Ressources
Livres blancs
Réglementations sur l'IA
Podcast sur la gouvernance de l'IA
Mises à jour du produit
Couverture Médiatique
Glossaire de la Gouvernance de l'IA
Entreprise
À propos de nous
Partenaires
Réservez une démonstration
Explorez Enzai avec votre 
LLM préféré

* _Exercise requirements_
Repeat only the lines from the one holding "Livres blancs" through the last line of the data.

* _Output for this task_
Livres blancs
Réglementations sur l'IA
Podcast sur la gouvernance de l'IA
Mises à jour du produit
Couverture Médiatique
Glossaire de la Gouvernance de l'IA
Entreprise
À propos de nous
Partenaires
Réservez une démonstration
Explorez Enzai avec votre 
LLM préféré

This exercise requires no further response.